Yes, the overall voice minutes over the past 4 quarters prior to this quarter had been fairly stable in the 33 billion to 34 billion minutes of use area per quarter. And then in the current quarter, they ticked down to just under 32 billion minutes. Most of the impact related to the one large customer renegotiation was held in the termination category, where we lost about 1 billion minutes from Q3 to Q4. And that's sort of the one unusual effect that happened during the quarter. Other than that, the origination business continues to grow nicely from a minutes of use perspective. And the local transit business, the minutes continued to attrite off of that service as they have over the recent quarters.

Hamed Khorsand - BWS Financial Inc.

I guess, what I'm trying to get to is -- I understand you're managing your costs, but it also seems as though the costs haven't really come down that much, even though it seems as though we're now in a declining revenue kind of a business environment.

G. Edward Evans

Well I think we've got certain segments in the business that are declining. And remember, local transit service was 85% of this business not too long ago, and has been falling off fairly significantly. We do have other voice services that are coming in and starting to make up for that. They do have a different cost structure around them and a different way of accounting for those minutes coming in as well. So the cost-cutting measures that have gone into place really started in the fourth quarter. And while there was some impact in the fourth quarter, we suspect that you'll see the bulk of those going forward as opposed to baked into the fourth quarter numbers. So I think the message is, we believe the voice business is still a very viable business and we still think there's some growth opportunity in that business, and we're going to continue to aggressively manage the cost. And we believe there is some opportunity to cut additional costs out of the business.

Hamed Khorsand - BWS Financial Inc.

And then my -- other topic I want to talk on was the guidance. You provided a $240 million to $250 million range on revenue.

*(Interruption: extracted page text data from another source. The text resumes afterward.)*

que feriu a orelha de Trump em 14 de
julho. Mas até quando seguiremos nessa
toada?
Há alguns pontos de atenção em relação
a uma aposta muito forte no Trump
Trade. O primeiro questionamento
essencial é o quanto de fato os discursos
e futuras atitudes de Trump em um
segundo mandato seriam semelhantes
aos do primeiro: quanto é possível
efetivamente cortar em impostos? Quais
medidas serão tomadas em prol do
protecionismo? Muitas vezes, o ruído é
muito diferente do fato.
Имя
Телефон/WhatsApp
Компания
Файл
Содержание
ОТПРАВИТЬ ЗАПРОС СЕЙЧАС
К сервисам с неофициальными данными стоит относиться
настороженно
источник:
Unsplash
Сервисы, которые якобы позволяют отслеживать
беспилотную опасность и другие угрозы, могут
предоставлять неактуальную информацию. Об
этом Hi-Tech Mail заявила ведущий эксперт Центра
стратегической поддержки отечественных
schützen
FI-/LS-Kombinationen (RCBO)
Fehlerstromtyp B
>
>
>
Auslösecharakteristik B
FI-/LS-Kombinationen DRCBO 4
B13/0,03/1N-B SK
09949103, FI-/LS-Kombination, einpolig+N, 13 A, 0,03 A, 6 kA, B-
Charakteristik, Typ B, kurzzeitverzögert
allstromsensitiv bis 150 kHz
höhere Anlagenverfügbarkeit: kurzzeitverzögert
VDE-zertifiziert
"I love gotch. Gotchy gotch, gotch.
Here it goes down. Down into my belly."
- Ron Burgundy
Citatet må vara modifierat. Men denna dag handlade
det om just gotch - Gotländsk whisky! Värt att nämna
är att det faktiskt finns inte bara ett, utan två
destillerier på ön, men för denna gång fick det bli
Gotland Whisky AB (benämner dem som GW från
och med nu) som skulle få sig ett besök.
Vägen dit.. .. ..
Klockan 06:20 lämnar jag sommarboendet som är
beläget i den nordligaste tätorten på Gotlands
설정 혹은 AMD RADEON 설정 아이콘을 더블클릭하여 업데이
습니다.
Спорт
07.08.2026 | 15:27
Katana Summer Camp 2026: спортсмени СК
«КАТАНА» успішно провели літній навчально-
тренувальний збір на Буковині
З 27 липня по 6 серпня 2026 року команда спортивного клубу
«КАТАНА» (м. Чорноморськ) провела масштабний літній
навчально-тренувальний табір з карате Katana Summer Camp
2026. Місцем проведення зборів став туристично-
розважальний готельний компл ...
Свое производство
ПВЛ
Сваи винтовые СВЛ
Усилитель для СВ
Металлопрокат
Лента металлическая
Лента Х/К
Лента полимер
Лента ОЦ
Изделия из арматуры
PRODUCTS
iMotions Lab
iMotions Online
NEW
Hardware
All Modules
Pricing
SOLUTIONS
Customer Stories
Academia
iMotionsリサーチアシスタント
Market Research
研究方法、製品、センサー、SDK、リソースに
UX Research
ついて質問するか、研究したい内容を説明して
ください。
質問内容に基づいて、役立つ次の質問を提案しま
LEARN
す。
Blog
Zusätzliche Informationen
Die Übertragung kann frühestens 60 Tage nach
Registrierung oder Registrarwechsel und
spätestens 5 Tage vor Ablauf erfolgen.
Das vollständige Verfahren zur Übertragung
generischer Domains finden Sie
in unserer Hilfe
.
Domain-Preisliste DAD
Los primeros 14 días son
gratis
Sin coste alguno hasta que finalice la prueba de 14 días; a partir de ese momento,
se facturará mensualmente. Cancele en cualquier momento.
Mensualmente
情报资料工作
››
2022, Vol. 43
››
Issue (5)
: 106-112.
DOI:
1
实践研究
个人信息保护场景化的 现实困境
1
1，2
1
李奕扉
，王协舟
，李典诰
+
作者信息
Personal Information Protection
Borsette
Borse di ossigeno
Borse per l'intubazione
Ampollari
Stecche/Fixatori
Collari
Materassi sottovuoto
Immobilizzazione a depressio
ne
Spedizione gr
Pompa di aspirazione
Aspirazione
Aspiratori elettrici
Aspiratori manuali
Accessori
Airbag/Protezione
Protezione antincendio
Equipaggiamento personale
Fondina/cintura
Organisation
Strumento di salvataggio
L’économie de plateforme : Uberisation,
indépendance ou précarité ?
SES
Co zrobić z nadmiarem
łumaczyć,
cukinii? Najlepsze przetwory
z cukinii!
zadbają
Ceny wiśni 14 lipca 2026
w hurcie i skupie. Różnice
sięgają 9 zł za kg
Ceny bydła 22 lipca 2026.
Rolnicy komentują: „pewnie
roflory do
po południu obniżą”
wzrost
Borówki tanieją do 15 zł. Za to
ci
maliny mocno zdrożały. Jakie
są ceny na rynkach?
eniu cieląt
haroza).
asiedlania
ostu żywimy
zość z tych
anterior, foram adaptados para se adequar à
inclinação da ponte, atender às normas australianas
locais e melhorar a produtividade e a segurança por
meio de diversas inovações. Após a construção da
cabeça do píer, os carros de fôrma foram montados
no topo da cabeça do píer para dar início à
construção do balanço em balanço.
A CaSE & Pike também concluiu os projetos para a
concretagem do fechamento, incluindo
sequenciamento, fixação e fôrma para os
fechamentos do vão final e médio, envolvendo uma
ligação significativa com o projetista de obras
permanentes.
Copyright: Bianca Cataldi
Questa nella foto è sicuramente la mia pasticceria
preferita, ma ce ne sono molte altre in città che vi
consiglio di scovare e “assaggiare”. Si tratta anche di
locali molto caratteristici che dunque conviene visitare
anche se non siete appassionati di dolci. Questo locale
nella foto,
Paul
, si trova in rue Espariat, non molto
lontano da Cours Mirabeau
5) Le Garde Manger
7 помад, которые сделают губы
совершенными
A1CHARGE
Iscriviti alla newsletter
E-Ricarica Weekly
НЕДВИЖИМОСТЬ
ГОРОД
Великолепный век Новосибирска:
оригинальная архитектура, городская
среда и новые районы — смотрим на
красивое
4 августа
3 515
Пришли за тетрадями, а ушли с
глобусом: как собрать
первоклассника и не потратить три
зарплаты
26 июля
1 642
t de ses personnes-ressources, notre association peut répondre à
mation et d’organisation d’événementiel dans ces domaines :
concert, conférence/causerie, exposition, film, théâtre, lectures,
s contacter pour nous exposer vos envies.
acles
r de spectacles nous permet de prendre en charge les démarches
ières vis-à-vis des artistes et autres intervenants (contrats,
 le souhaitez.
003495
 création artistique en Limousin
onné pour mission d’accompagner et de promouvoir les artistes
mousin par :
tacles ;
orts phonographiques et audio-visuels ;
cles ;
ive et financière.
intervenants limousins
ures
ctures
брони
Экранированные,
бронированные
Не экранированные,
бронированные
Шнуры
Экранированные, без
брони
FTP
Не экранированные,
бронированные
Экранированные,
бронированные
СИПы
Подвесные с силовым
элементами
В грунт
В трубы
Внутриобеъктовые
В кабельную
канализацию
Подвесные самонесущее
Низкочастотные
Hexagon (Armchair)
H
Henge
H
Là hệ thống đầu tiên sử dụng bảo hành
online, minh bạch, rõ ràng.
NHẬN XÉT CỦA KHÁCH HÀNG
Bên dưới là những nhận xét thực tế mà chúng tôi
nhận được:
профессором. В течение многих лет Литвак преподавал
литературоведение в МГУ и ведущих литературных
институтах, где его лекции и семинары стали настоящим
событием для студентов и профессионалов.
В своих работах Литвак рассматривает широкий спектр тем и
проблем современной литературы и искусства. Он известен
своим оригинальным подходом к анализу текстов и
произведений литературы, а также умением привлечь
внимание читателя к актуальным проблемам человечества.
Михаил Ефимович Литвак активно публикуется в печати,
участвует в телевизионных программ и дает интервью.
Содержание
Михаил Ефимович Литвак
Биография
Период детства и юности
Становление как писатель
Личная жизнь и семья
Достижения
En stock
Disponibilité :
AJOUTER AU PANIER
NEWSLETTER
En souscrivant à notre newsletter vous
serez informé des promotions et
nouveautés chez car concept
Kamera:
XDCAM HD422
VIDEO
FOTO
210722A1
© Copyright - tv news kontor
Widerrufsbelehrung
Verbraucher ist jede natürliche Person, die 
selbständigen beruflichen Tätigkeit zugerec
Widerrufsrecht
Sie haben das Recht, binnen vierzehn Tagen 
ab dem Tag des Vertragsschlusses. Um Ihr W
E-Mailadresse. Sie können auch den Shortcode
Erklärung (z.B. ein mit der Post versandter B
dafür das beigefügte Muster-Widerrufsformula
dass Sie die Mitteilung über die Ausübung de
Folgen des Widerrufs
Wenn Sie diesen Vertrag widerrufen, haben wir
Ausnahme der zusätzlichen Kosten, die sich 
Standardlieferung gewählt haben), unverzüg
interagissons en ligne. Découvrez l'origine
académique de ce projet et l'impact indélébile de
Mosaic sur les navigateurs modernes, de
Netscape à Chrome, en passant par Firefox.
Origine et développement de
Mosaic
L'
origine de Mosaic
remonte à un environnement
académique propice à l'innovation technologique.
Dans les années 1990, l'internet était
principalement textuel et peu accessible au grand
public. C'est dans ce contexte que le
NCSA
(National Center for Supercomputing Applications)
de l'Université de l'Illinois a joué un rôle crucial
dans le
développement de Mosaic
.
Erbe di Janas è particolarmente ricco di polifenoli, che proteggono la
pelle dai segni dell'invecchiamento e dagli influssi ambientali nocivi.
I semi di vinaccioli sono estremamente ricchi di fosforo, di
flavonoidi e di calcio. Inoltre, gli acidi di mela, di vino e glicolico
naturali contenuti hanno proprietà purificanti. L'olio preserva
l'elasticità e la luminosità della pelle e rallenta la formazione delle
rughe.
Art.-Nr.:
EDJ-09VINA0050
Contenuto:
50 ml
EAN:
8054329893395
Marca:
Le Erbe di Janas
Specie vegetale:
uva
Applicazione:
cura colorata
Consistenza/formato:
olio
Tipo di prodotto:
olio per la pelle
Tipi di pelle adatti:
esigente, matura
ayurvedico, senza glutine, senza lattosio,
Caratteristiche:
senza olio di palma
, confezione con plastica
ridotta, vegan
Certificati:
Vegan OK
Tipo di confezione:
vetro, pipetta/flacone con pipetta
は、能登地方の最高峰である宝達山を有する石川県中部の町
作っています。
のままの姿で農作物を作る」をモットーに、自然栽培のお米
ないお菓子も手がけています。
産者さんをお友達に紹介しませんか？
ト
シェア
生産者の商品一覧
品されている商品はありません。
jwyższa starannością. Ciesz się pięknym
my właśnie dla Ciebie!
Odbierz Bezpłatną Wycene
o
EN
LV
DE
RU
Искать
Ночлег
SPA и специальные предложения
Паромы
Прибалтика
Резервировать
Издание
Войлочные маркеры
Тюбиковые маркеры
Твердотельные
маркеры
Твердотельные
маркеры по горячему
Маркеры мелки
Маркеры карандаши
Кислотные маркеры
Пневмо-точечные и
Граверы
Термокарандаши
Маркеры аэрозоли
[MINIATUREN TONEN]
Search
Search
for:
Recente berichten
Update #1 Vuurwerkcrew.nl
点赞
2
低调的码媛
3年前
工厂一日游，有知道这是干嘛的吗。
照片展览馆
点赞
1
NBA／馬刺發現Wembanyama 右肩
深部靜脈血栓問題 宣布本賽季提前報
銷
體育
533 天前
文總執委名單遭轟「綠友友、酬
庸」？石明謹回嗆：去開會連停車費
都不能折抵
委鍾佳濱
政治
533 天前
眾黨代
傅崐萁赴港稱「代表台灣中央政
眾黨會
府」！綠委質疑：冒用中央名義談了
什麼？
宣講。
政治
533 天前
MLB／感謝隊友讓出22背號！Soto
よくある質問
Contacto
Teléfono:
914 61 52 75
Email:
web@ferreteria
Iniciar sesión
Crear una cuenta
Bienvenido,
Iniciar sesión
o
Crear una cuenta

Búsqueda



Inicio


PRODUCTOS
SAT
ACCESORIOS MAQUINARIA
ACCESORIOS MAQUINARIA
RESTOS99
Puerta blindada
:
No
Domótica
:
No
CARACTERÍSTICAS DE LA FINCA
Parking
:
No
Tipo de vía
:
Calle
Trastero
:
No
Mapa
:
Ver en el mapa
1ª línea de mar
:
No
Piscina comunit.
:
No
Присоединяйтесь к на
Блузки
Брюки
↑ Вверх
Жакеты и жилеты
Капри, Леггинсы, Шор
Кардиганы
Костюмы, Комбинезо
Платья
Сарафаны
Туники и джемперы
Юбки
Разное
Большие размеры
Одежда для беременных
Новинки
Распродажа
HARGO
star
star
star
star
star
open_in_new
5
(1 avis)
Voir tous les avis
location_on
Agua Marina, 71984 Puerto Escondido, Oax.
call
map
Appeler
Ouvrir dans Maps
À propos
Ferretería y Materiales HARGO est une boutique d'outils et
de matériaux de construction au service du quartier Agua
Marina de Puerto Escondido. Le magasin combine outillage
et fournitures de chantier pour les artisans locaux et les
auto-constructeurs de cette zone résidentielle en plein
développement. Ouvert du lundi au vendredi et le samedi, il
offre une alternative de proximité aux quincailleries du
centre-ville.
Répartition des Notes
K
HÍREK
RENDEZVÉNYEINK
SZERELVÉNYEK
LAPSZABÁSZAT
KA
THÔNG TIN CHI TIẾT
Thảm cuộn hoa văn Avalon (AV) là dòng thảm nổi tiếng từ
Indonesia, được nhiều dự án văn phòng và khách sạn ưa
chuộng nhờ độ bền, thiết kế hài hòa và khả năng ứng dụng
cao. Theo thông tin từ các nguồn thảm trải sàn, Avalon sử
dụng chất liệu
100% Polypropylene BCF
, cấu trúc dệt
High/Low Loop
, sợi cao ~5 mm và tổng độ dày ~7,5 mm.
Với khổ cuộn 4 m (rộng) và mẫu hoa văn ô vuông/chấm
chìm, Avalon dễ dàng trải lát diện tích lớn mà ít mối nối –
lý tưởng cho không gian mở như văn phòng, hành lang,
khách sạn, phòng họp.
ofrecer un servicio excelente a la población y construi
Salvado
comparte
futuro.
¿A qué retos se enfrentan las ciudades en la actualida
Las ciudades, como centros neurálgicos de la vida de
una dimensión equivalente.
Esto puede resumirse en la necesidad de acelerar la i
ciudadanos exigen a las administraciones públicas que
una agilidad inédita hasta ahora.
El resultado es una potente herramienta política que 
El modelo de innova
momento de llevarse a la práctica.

I mean, if I just look at it from an annualized run rate basis, you should be doing somewhere around $275 million or so based on Q4. So how much customers are you trying to hack off the data business, and what kind of revenue loss are you expecting on the voice business?

G. Edward Evans

Well, it's really not the data business that is impacting it. It's the fact that the -- all of the changes around the large customer implementation were not felt in the fourth quarter. It took time throughout the fourth quarter for that to happen. By the end of the fourth quarter, we felt like we have a pretty good run rate at a go-forward look. And so, that's really what's driving it is that it took time for those minutes to come off of the network in the fourth quarter. And by the end of the fourth quarter, we had the real run rates to look at.

Hamed Khorsand - BWS Financial Inc.

You're talking about upwards of $25 million in lost revenue for this 1 customer?

G. Edward Evans

That's correct.

Hamed Khorsand - BWS Financial Inc.

It didn't sound like that was how much you guys were talking about the loss when you first announced this, though.

G. Edward Evans

I don't know that we gave any guidance around that.

Operator

[Operator Instructions] It appears to be no further questions. Are there any further points you wish to raise?

G. Edward Evans

Not at all. Thank you very much for joining us. And we look forward to talking to you next quarter. Thank you.

Operator

This concludes the Inteliquent Fourth Quarter and Full Year 2012 Earnings Conference Call. Thank you for participating. You may now disconnect.